Buying a REO or foreclosure in Saint Cloud

What's an REO?

REO means Real Estate Owned. These are houses that have completed the foreclosure process and are currently held by the bank or mortgage company. This is not the same as a property up for foreclosure auction. When buying a property during a foreclosure sale, you must pay at least the loan balance plus any interest and other fees amassed during the foreclosure process. The buyer must also be able to pay with cash in hand. Finally, you'll receive the property totally as is. That possibly may consist of existing liens and even current occupants that may require expulsion.

A REO, conversely, is a much neater and attractive transaction. The REO property didn't find a buyer during foreclosure auction. Now the lender owns it. The lender will handle the elimination of tax liens, evict occupants if needed and generally arrange for the issuance of a title insurance policy to the buyer at closing. Take notice that REOs may be exempt from standard disclosure requirements. For example, in California, banks are not required to give a Transfer Disclosure Statement, a document that usually requires sellers to disclose any defects they are informed of.

Are REO's a bargain in Saint Cloud?

It is commonly assumed that any REO must be a good deal and an opportunity for easy money. This isn't necessarily true. You have to be prudent about buying a REO if your intent is to make money off of it. While it's true that the bank is typically anxious to sell it soon, they are also strongly motivated to get as much as they can for it. When pondering the value of a REO, you need to look closely at comparable sales in the neighborhood and be sure to take into account the time and cost of any repairs or remodeling needed to prepare the house for resale. The bargains with money making potential exist, and many people do very well buying foreclosures. But there are also many REO's that are not good buys and may not be money makers.

Prepared to make an offer?

Most mortgage companies have a REO department that you'll work with when buying a REO property from them. Normally the REO department will use a listing agent to get their REO properties listed on the local MLS. Prior to making your offer, you'll want to contact either the listing agent or REO department at the bank and find out as much as you can about what they know concerning the condition of the property and what their process is for receiving offers. Since banks most commonly sell REO properties "as is", you'll want to be sure and include an inspection contingency in your offer that gives you time to check for unseen damage and cancel the offer if you find it.

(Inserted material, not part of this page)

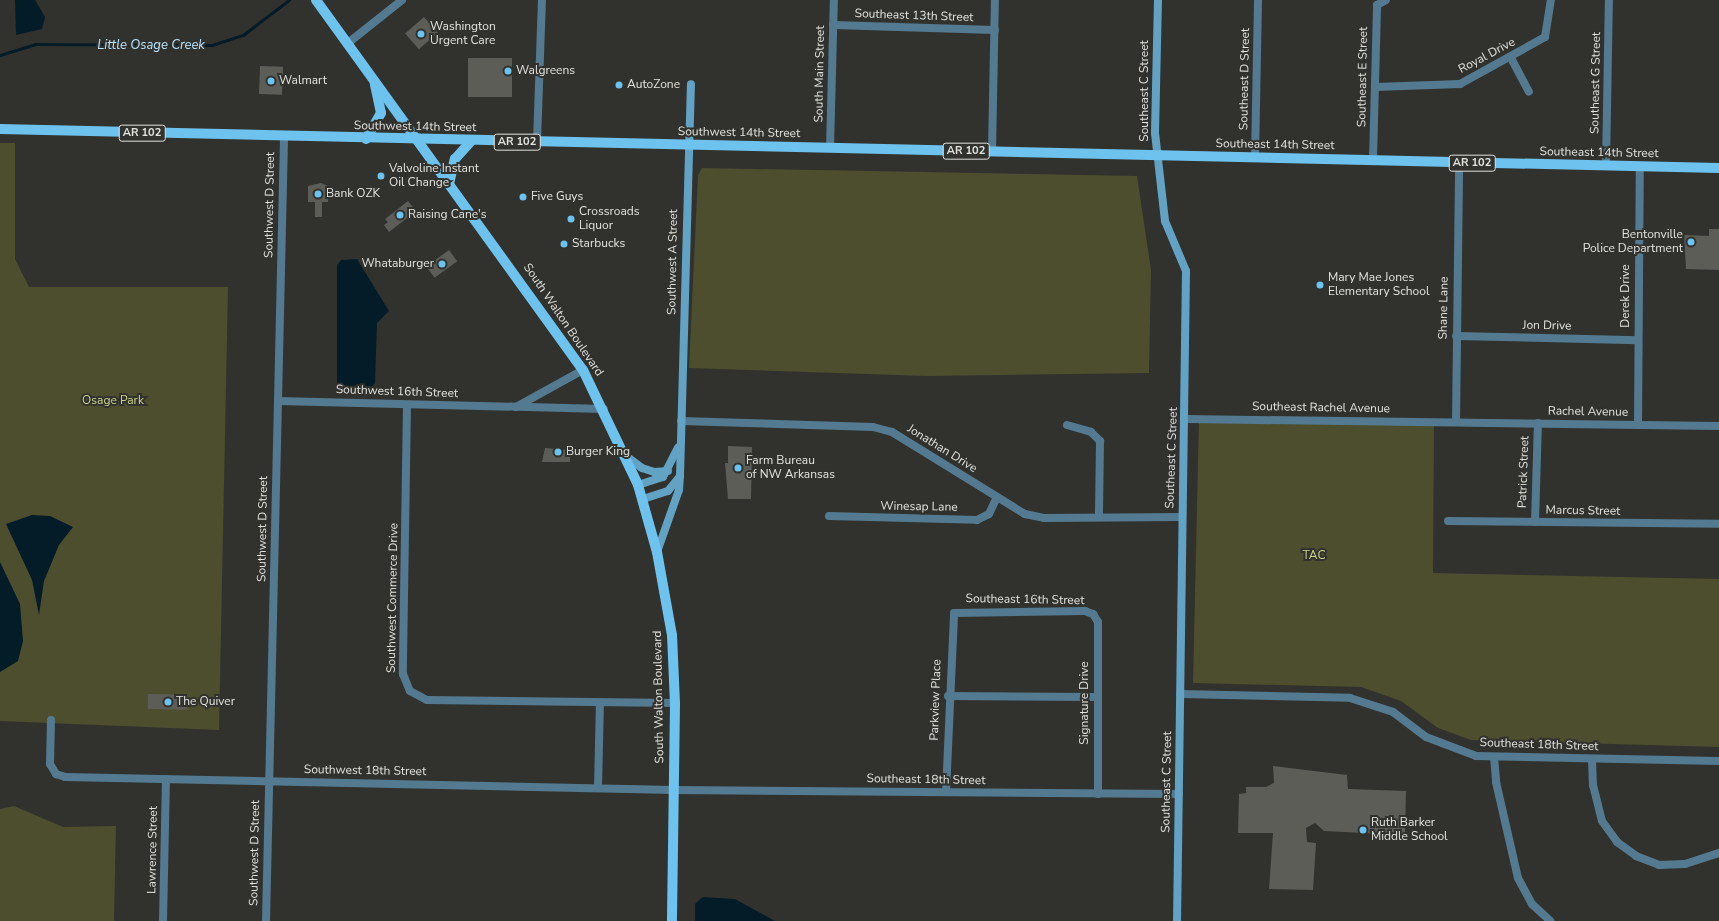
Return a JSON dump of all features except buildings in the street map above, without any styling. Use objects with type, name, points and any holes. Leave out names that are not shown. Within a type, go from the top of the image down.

As with making any offer on real estate, providing documentation of your ability to pay may make your offer more attractive, such as a pre-approval letter from a lender. After you've submitted your offer, you can expect the bank to respond with a counter offer. From there it will be your decision whether to accept their counter, or submit another counter offer. Understand, you'll be working with a process that probably involves several people at the bank, and they don't work evenings or weekends. It's quite common for the process of offers and counter offers to take days or even weeks.